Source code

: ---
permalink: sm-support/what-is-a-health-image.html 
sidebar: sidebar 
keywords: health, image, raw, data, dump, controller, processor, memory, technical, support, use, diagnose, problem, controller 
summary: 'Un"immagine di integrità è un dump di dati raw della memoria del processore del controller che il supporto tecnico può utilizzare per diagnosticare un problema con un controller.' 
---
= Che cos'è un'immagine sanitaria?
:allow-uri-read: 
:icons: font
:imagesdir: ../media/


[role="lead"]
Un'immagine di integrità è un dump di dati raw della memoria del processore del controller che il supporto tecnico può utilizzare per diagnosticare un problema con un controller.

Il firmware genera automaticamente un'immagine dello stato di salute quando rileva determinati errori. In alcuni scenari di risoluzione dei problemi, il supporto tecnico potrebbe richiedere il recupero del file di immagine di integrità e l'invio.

++++++++++

The task:
Note how many lines of the material contain the string "health". Then report that number by itself.

Final answer:
2